* **WHAT IS BEING ASKED**
Copy out the lines from the one containing "反转杯柄指标是一种强调延续模式的指标：主要趋势的U形修正" through the one containing "Idéalement connaissance du", inclusive, exactly as they appear.

Records from a dataset

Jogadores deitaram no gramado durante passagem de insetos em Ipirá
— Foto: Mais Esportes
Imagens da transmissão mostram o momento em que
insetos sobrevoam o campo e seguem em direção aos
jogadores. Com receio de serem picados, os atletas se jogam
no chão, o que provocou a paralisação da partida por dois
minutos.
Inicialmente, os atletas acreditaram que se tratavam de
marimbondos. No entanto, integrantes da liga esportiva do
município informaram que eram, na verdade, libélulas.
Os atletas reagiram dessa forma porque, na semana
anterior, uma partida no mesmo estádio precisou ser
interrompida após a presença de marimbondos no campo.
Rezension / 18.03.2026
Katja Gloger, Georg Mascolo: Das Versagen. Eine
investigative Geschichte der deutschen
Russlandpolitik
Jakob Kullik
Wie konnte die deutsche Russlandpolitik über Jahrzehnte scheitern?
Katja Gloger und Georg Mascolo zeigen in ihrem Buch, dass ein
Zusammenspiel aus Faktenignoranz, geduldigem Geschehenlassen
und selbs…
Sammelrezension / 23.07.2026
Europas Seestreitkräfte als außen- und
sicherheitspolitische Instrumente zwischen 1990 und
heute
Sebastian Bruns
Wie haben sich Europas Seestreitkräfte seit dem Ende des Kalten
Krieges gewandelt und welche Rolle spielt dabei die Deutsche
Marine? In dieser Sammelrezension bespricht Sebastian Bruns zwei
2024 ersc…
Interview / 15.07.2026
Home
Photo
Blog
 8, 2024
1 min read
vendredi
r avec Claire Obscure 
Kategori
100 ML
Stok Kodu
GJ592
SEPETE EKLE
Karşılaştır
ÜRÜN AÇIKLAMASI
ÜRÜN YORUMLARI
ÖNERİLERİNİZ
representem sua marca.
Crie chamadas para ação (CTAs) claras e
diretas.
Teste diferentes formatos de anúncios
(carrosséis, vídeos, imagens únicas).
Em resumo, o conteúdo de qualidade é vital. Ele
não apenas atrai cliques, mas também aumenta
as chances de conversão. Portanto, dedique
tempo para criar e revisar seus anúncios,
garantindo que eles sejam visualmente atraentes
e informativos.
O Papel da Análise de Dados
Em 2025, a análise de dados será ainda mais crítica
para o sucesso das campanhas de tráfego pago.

* * *

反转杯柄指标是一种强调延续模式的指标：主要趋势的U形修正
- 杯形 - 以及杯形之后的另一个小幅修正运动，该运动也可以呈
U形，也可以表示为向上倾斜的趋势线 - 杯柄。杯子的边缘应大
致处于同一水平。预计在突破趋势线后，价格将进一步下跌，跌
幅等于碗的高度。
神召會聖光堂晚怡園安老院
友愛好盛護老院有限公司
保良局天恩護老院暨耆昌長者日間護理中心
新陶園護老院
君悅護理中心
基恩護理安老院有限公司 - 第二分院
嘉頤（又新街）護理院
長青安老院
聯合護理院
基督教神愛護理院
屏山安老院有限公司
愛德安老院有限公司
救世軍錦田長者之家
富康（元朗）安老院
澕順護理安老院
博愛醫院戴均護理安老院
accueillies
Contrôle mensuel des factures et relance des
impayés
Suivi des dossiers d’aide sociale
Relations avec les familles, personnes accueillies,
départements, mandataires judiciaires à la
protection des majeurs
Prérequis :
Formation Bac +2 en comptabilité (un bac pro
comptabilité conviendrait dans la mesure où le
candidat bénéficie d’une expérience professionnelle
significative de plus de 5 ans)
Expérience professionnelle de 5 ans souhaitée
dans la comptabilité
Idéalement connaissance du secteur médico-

==

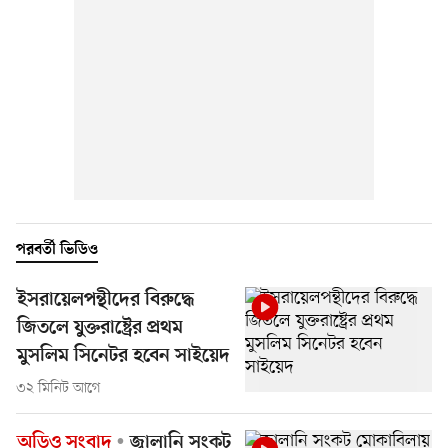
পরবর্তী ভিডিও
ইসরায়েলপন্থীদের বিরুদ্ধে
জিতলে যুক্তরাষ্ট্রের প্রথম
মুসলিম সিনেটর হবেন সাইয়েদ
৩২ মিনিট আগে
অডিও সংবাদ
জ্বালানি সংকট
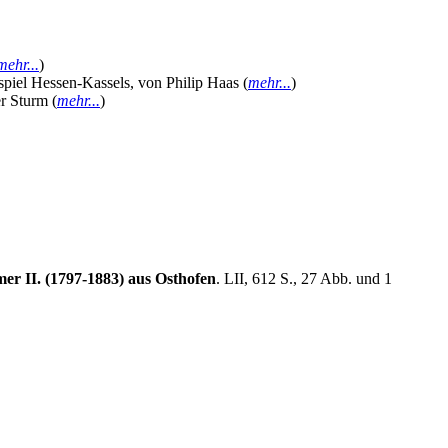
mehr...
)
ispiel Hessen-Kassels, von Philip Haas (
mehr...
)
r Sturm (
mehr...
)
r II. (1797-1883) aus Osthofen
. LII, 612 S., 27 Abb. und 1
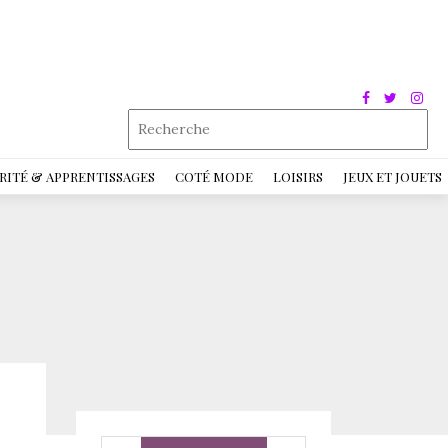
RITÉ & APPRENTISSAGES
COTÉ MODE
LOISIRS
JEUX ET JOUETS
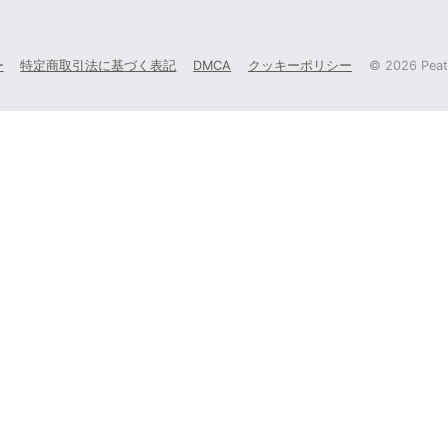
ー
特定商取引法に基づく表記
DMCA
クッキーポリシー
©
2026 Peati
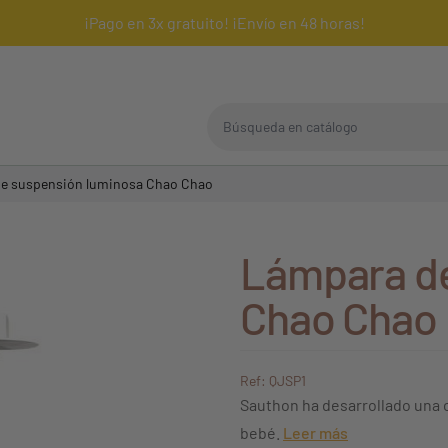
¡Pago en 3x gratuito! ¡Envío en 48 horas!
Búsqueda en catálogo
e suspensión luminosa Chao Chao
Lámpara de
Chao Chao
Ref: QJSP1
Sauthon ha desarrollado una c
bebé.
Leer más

* **EXPECTED ANSWER**
反转杯柄指标是一种强调延续模式的指标：主要趋势的U形修正
- 杯形 - 以及杯形之后的另一个小幅修正运动，该运动也可以呈
U形，也可以表示为向上倾斜的趋势线 - 杯柄。杯子的边缘应大
致处于同一水平。预计在突破趋势线后，价格将进一步下跌，跌
幅等于碗的高度。
神召會聖光堂晚怡園安老院
友愛好盛護老院有限公司
保良局天恩護老院暨耆昌長者日間護理中心
新陶園護老院
君悅護理中心
基恩護理安老院有限公司 - 第二分院
嘉頤（又新街）護理院
長青安老院
聯合護理院
基督教神愛護理院
屏山安老院有限公司
愛德安老院有限公司
救世軍錦田長者之家
富康（元朗）安老院
澕順護理安老院
博愛醫院戴均護理安老院
accueillies
Contrôle mensuel des factures et relance des
impayés
Suivi des dossiers d’aide sociale
Relations avec les familles, personnes accueillies,
départements, mandataires judiciaires à la
protection des majeurs
Prérequis :
Formation Bac +2 en comptabilité (un bac pro
comptabilité conviendrait dans la mesure où le
candidat bénéficie d’une expérience professionnelle
significative de plus de 5 ans)
Expérience professionnelle de 5 ans souhaitée
dans la comptabilité
Idéalement connaissance du secteur médico-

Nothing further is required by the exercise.